Ich fuhr mit dem Auto nach Berlin, um Geld zu sparen und die Umwelt zu schonen, denn das Fliegen ist nicht nur teuer, sondern auch mit zwei bis drei Prozent am allgemeinen Kohlendioxidausstoß beteiligt, weshalb es vom Flugzeugminister sicher bald verboten wird, es gibt doch den Klopeiner See. Oder die Lobau, wenn da jetzt auch bald die Autobahn hin kommt, was ja auch toll ist, weil man dann schneller wieder zu Hause ist. Auf dem Weg nach Berlin aß ich ein deutsches Tankstellen-Käsebrötchen, mit dem ich nicht einmal meinen Hund bestrafen würde, und trank an einer Raststation eine Art Kaffee, wie ihn manche Omis heute noch trinken, wenn ihnen der Blutdruck zu schaffen macht.
Grundsätzlich: Nach Berlin fährt man nicht des Essens wegen.
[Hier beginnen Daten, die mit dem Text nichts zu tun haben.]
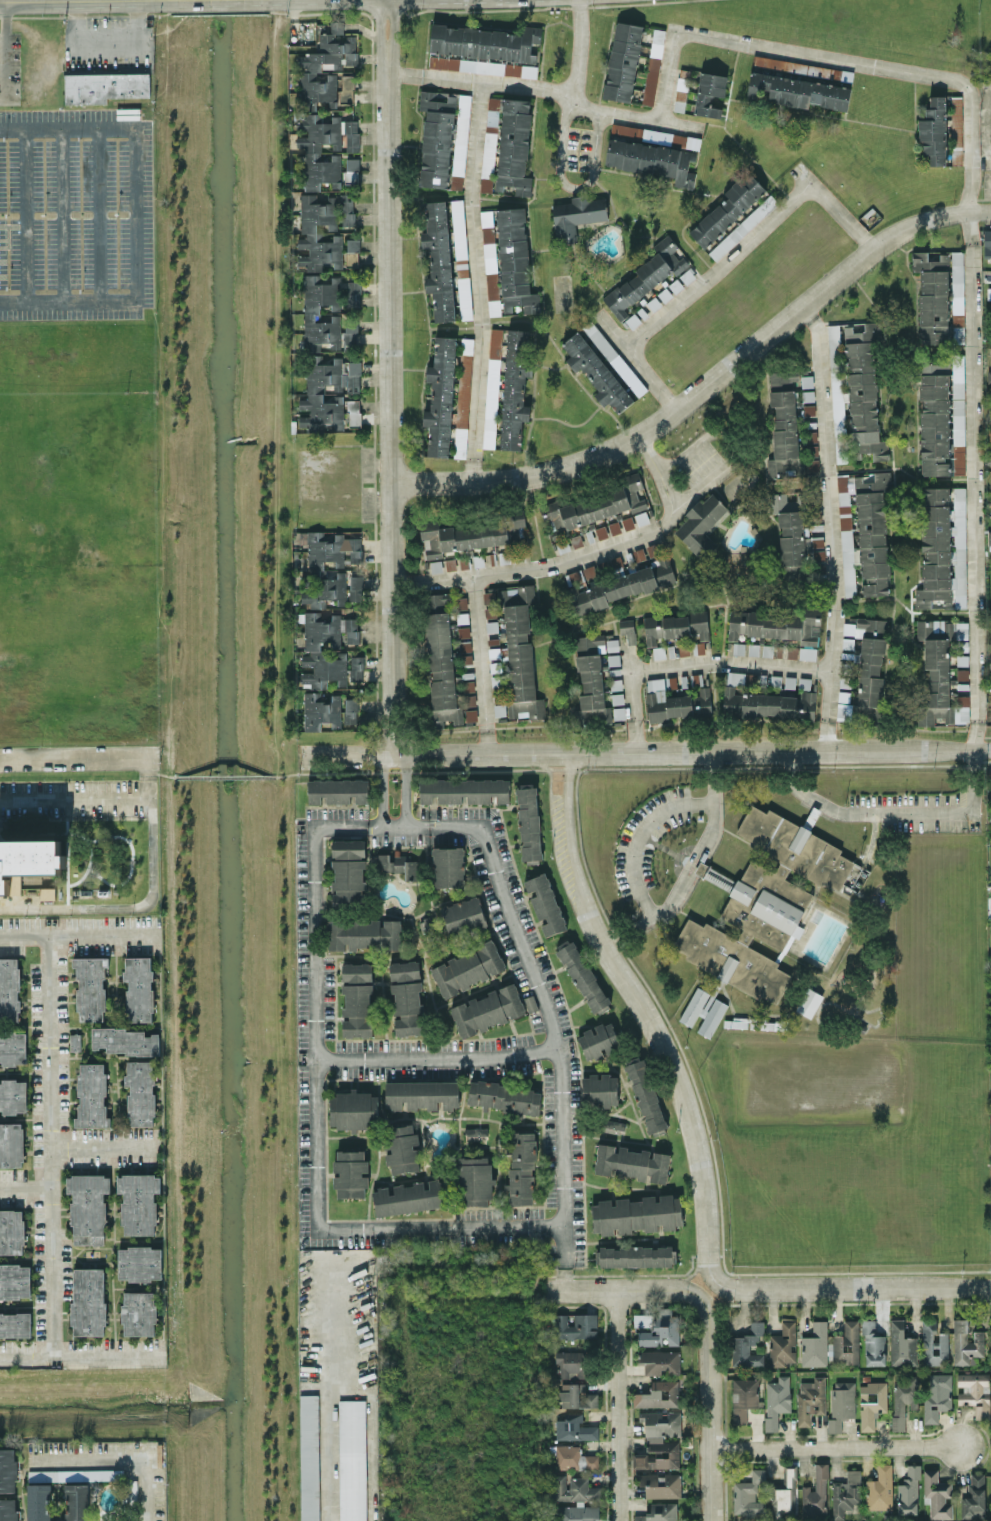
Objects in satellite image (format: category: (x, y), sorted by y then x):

Sofern es der Zunge schmecken soll. Die Zunge ist eine kleine, flinke Ernährungsberaterin und in diesem Sinne eine unbezahlbare Perle vom Zuschnitt einer Winona Ryder; ist aber auch gut für Oralverkehr. Bleibt sie längere Zeit ohne adäquate Reize, wird sie trüb und fällt aus dem Mund. Vor den Fastfood-Lokalen Wiens liegen rattig braune ganze Zungen auf dem Trottoir und alle treten drauf, aber niemand rutscht aus, weil die Dinger die Konsistenz von Bimsstein haben. Berlins Gehwege sind gepflastert mit toten Zungen. Das jedoch nicht deshalb, weil da alle Angst vor AIDS hätten und das Zungenkondom bedauerlicherweise noch nicht erfunden worden ist, sondern wegen des Berliner Essens. Was für eine Logik.
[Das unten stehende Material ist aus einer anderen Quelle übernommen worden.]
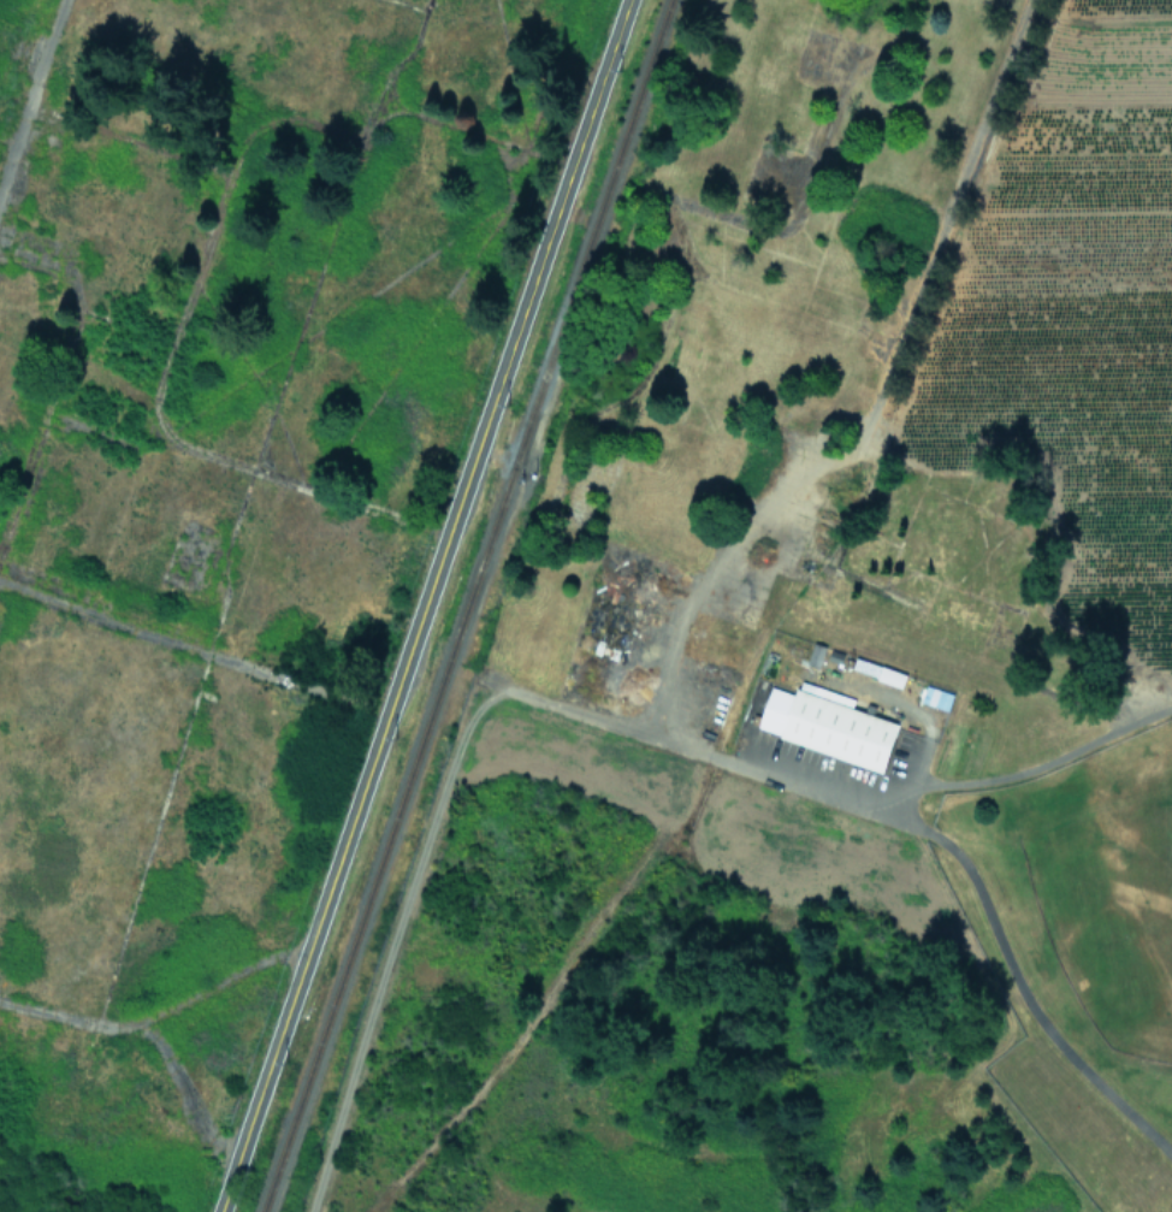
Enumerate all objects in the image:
road: (423, 606)
railway: (468, 606)
building: (815, 654)
building: (935, 697)
building: (828, 727)
parking lot: (831, 761)
road: (1029, 767)
road: (814, 788)
road: (428, 832)
park: (1106, 903)
road: (1024, 996)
Man muss als Berlinbesucher Currywurst essen. Ich ging zu Konnopke, dort soll es am besten sein. Die Currywurst besteht aus Wurst, die Abwesenheit von Geschmack macht sie interessant. Dazu gibt es mutmaßlich hausgemachtes Ketchup und optional ein Brötchen. Ich bekam Fieber. Dann ging ich eine Waffel essen in einem Lokal namens "Kauf dich glücklich". Ich bekam Schüttelfrost. Am Abend wurde ich noch in "Englers Unikat" geführt, da aß ich Leber. Genauer: Ich ließ sie stehen.
Zwar war die Currywurst billig, auf der Waffel Puderzucker (wie bezeichnend, sagt doch der Wiener Staub zum Puder!) und das Bier zur Leber bayrisch. Dennoch verstimmte das meine an sich polyglotte Zunge, sie brachte keinen geraden Satz mehr hervor und machte Anstalten, sich zu den anderen aufs Trottoir hinzulegen. Also nahm ich meine aparte Berliner Begleitung an der Hand, ging spornstreichs zu ihr nach Hause und nahm dort Wodka, Wurst und Vitamine zu mir. Wurst exakt so, wie man sie auch in Wien erhält. Wenig später ging es uns schon viel besser.
Einem Wiener kannst du alles bedenkenlos verabreichen, so lange es aus Wien ist; denn "jede Sucht ist stärker als die Liebe", wie mein runder Seelenbruder Franz sagt. Ich bin ein halber Schuh.